Melalui kebijakan ini, pendapatan dari hasil melayani penumpang memiliki porsi 92 persen, sementara 8 persen dapat diambil oleh pihak aplikator.
"Tadinya pengemudi ojol hanya dapat 80 persen dari upaya kerja mereka karena aplikator minta 20 persen. Tapi dengan rekomendasi pemerintah, saya nggak mau sebut intervensi, saya pakai istilah rekomendasi, tapi sebetulnya ya agak intervensi juga," ujarnya dalam acara Sidang Tahunan MPR RI dan Sidang Bersama DPR RI-DPD RI di Kompleks Parlemen, Jakarta, Jumat (14/8/2026).
Prabowo mengatakan kebijakan tersebut merupakan bagian dari upaya pemerintah memperkuat ekonomi kerakyatan, khususnya sektor usaha mikro, kecil, dan menengah (UMKM) serta masyarakat yang menggantungkan penghasilan dari pekerjaan berbasis platform digital.
"Karena kekuatan ekonomi kita ada di UMKM, kita juga telah mengatur pembagian hasil yang lebih adil bagi pengemudi-pengemudi ojek online dan aplikator," kata Prabowo.
Setelah pemerintah melakukan intervensi, porsi yang diterima pengemudi meningkat menjadi 92 persen. Prabowo menyebut kebijakan tersebut telah berdampak terhadap peningkatan pendapatan sejumlah pengemudi.
"Tapi dengan intervensi Pemerintah, para pengemudi sekarang mendapatkan 92 persen dari hasil mereka, dan banyak pengemudi sekarang melaporkan penghasilan mereka naik signifikan, ada yang 2x, ada 3x lebih tinggi," kata Prabowo.
Prabowo menilai kebijakan tersebut menjadi salah satu bentuk keberpihakan pemerintah terhadap masyarakat yang bekerja dan mencari penghasilan melalui sektor ekonomi digital.

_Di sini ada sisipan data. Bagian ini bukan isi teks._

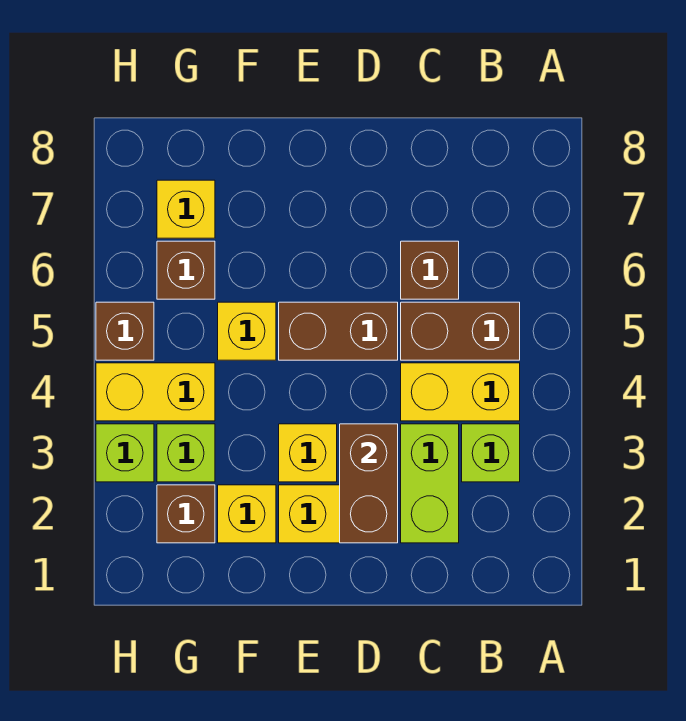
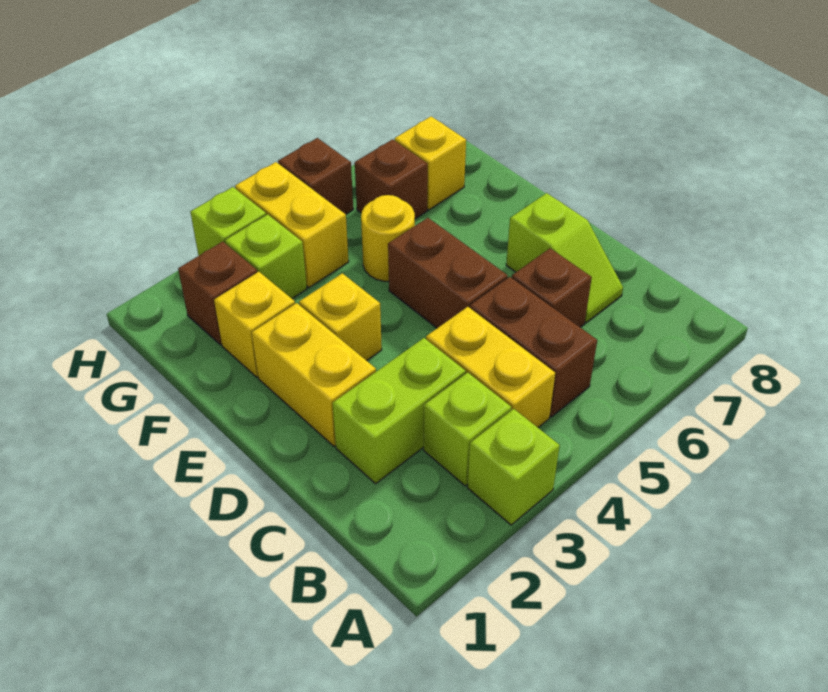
none -> lime 1x1 brick [467,409,560,525]
none -> lime 1x2 slope [506,193,623,322]
brown 1x2 brick [340,424,398,543] -> none
yellow 1x1 brick [218,302,276,360] -> yellow 1x1 round brick [361,195,415,281]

Menurutnya, kekuatan ekonomi Indonesia tidak hanya berada pada sektor korporasi besar, tetapi juga pada masyarakat di tingkat akar rumput, termasuk pedagang, perajin, perempuan kepala keluarga, anak muda, hingga pelaku UMKM.
Sebelumnya dalam pidatonya, Prabowo juga menekankan bahwa pertumbuhan ekonomi dan investasi bukan merupakan tujuan akhir pemerintah. Menurut dia, tujuan akhirnya adalah meningkatkan kesejahteraan rakyat.
"Setiap rupiah investasi harus menciptakan pekerjaan. Setiap kebijakan harus memperbaiki kehidupan rakyat," tegasnya.
Prabowo mengatakan pemerintah akan terus mendorong kebijakan yang memastikan aktivitas ekonomi memberikan manfaat yang lebih besar bagi masyarakat, termasuk pekerja dan pelaku usaha kecil.